**CONSIGNE 1**
Énumérez, d'après l'extrait sur Pierre Tabatoni, tous les passages que sa vie et son œuvre ont voulu concevoir.
**CONSIGNE 2**
Répondez brièvement aux questions suivantes à partir de l'extrait sur Pierre Tabatoni.
(a) De quelle petite ville Pierre Tabatoni a-t-il fait son port d'attache ?
(b) De quelle discipline est-il agrégé ?
(c) Quel nom porte la bibliothèque de Dauphine ?
**CONSIGNE 3**
Réécrivez le passage de l'extrait sur Pierre Tabatoni qui commence par « Sa vie et son » et se poursuit jusqu'à « sciences de gestion. », en remplaçant « le marin » par « le navigateur ».

Telle a été la carrière, telle a été l’œuvre de Pierre Tabatoni. Une carrière, une œuvre si riches et si foisonnantes qu’elles auraient pu occuper plusieurs vies. La carrière, l’œuvre, d’un universitaire, d’un penseur visionnaire et d’un véritable entrepreneur schumpeterien. Il est tout au long de sa vie resté fidèle à la mission de l’Université telle qu’il l’avait définie, et telle qu’elle figure, gravée, sur la plaque de la bibliothèque de Dauphine qui lui doit tant, la bibliothèque Pierre Tabatoni : « La mission culturelle de l’Université est de donner du sens, de la cohérence et des perspectives aux évènements ; elle doit exercer les esprits à la vérité, à la discussion et à la tolérance ».

Sa vie et son œuvre sont marquées par la volonté de concevoir des passages entre les cultures, entre les pays, entre les disciplines, entre les hommes, entre la pensée et l’action. Ce sont ces passages qui portent la capacité créatrice, anticipatrice, de l’action collective orientée vers la finalité du progrès.

Lui, le méditerranéen, le marin, pétri de culture hellénique, qui a fait de la petite ville de Bandol son port d’attache, a compris ce que la pensée et les pratiques américaines pouvaient apporter à l’économie financière et aux sciences de gestion.

Lui, l’agrégé de sciences économiques a compris que c’est de l’entreprise que la 2ème partie du XXème siècle avait besoin, et que les problèmes de son développement nécessitaient une réflexion pluridisciplinaire, une science nouvelle, enseignée selon de nouvelles modalités.

Lui, le mandarin héritier de l’Université souveraine, a cherché à concevoir l’Université du futur, l’Université du XXIème siècle, et en a construit une à Dauphine.

Cet individualiste amoureux de voile, toujours soucieux de créer des espaces de liberté — de pensée et dans la pensée — dans les organisations, pour l’innovation, a su développer une conception systémique, pluridisciplinaire, des organisations, et un management stratégique adapté aux défis qui leur sont lancés par les transformations économiques, technologiques, sociales et humaines d’un monde bouleversé par les innovations et par la globalisation.

**DONNÉES**

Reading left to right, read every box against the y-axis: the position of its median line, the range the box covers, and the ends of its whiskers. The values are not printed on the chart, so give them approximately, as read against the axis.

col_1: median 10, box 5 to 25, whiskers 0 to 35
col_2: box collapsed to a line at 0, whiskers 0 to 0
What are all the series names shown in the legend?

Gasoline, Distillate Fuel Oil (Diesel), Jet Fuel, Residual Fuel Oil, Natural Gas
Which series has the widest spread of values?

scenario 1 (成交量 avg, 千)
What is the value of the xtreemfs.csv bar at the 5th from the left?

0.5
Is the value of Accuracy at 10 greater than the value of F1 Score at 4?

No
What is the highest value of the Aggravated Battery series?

**RÉPONSE ATTENDUE 1**
Entre les cultures
Entre les pays
Entre les disciplines
Entre les hommes
Entre la pensée et l'action

**RÉPONSE ATTENDUE 2**
(a) Bandol
(b) Les sciences économiques
(c) La bibliothèque Pierre Tabatoni

**RÉPONSE ATTENDUE 3**
Sa vie et son œuvre sont marquées par la volonté de concevoir des passages entre les cultures, entre les pays, entre les disciplines, entre les hommes, entre la pensée et l’action. Ce sont ces passages qui portent la capacité créatrice, anticipatrice, de l’action collective orientée vers la finalité du progrès.

Lui, le méditerranéen, le navigateur, pétri de culture hellénique, qui a fait de la petite ville de Bandol son port d’attache, a compris ce que la pensée et les pratiques américaines pouvaient apporter à l’économie financière et aux sciences de gestion.